There is a reason why PiS avoids unequivocally anti-EU rhetoric. Most often, it calls for “dialogue” or blames disagreements on a single official, such as European Commission Executive Vice President Frans Timmermans, rather than on the EU as a whole. In fact, Morawiecki’s rise to the premiership in 2017 was supposed to help normalize relations with the EU, following his predecessor Beata Szydlo’s tension-packed tenure.
In any case, Ziobro has calculated that the rule-of-law crisis presents an opportunity for him to gain an advantage over Morawiecki.
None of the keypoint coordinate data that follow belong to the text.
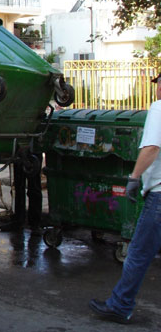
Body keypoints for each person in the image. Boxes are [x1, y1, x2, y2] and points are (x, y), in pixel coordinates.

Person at [89, 73, 161, 324]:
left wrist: (134, 178)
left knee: (139, 253)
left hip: (160, 196)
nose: (157, 89)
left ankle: (120, 305)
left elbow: (151, 147)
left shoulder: (159, 108)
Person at [0, 153, 43, 232]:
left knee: (33, 187)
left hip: (33, 150)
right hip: (22, 151)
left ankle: (34, 224)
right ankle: (19, 221)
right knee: (19, 187)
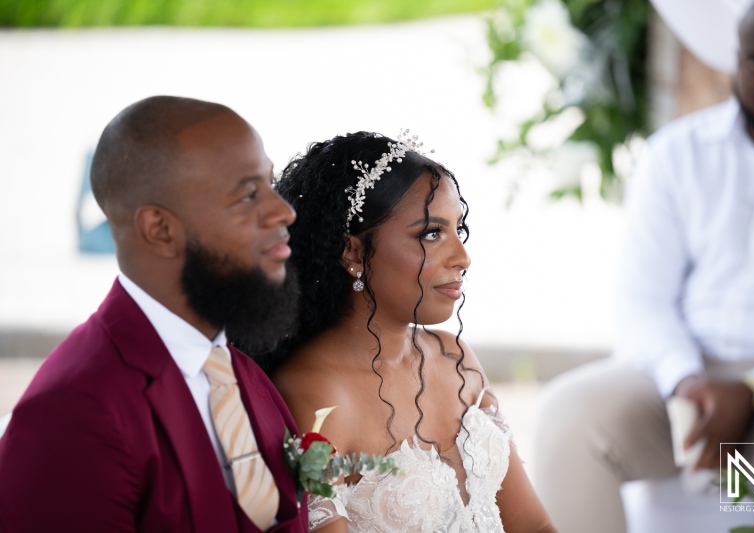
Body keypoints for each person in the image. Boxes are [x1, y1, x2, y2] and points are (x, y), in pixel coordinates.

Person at [531, 0, 754, 531]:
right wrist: (685, 381)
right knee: (567, 420)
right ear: (736, 59)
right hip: (681, 384)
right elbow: (642, 297)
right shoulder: (676, 153)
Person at [0, 96, 309, 532]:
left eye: (271, 184)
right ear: (160, 230)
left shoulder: (242, 374)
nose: (283, 211)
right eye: (248, 195)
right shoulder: (73, 411)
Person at [258, 131, 556, 532]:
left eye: (458, 230)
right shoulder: (316, 396)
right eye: (432, 233)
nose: (463, 257)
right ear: (353, 251)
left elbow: (534, 525)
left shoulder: (457, 359)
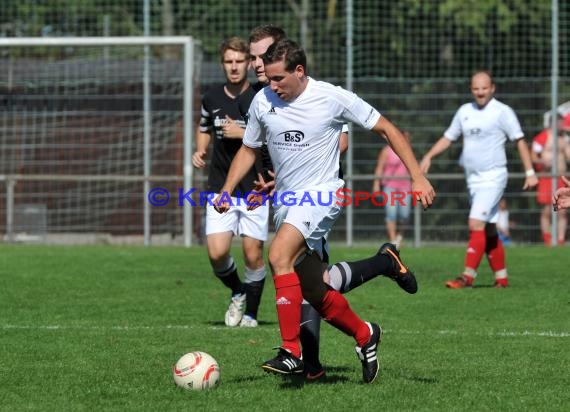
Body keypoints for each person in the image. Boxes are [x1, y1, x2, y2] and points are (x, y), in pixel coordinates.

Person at [214, 39, 435, 383]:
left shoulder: (332, 97)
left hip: (321, 196)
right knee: (316, 291)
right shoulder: (262, 101)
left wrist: (417, 176)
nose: (271, 86)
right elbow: (248, 148)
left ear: (299, 71)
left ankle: (292, 352)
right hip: (286, 203)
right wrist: (227, 190)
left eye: (278, 79)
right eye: (268, 79)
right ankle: (365, 334)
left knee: (278, 255)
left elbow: (386, 128)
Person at [420, 70, 537, 289]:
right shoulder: (465, 111)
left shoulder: (502, 112)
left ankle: (467, 277)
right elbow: (448, 137)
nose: (480, 92)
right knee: (489, 228)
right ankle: (501, 279)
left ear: (492, 88)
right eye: (476, 88)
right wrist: (429, 156)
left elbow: (519, 140)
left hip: (494, 177)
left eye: (484, 88)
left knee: (475, 223)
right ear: (471, 89)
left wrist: (530, 172)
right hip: (473, 180)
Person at [191, 37, 268, 328]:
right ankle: (238, 291)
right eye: (229, 62)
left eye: (239, 61)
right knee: (217, 252)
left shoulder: (262, 96)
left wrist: (244, 132)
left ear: (249, 63)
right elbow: (204, 127)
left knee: (252, 254)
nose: (234, 67)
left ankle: (251, 314)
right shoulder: (211, 98)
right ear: (222, 64)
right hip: (220, 185)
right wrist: (200, 149)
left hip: (255, 187)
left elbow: (272, 135)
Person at [531, 114, 570, 246]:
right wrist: (543, 161)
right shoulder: (543, 136)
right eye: (560, 122)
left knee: (562, 210)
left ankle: (560, 240)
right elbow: (533, 156)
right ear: (553, 123)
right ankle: (547, 239)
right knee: (548, 209)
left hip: (561, 178)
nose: (561, 125)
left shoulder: (563, 139)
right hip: (547, 177)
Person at [372, 130, 412, 248]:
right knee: (391, 213)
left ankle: (400, 236)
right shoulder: (386, 151)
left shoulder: (408, 151)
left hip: (405, 186)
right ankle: (393, 240)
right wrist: (376, 184)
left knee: (405, 215)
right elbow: (379, 168)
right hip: (389, 186)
He recently sent an open letter to the prime minister arguing that: “A proposal to link payments from the European Union budget to the so-called rule of law, in the event of its entry into force, would radically worsen the status and position of Poland in the EU for decades,” he wrote. “We both know that this is not about the rule of law at all. The ‘rule of law’ is only a pretext to introduce the institutional and political enslavement of the Polish state.”
The conditionality mechanism has already been voted into law, and any declaration making it “clear” that the mechanism applies only to budgetary issues would have no legal validity.
In this respect, Ziobro is right. He has already publicly announced that every compromise is a capitulation. Ziobro wants to paint Morawiecki into a corner. If he compromises with the EU, he will lose Kaczynski and PiS’s support; if he vetoes the EU budget, he will lose out on funds that are necessary to govern Poland. His last, best chance is thus to get the conditionality mechanism watered down, thereby preserving both EU funding and something close to the status quo ante.
The softening of the government’s position means either that Kaczynski was bluffing in his support for Ziobro, or simply that he had to face reality. Either way, a political defeat for Ziobro could lead to the break-up of the United Right.
Over the past five years, the EU has repeatedly failed to prevent PiS from subjugating independent institutions, including the judiciary and the media, and laying the foundation for an authoritarian “illiberal democracy.” In finally responding with the rule-of-law mechanism, the EU is testing not just Poland but also itself. Like Poland, it may ultimately choose economic benefits over the rule of law -- and regret it in the long run.
Slawomir Sierakowski
Slawomir Sierakowski is director of the Institute for Advanced Study in Warsaw. -- Ed.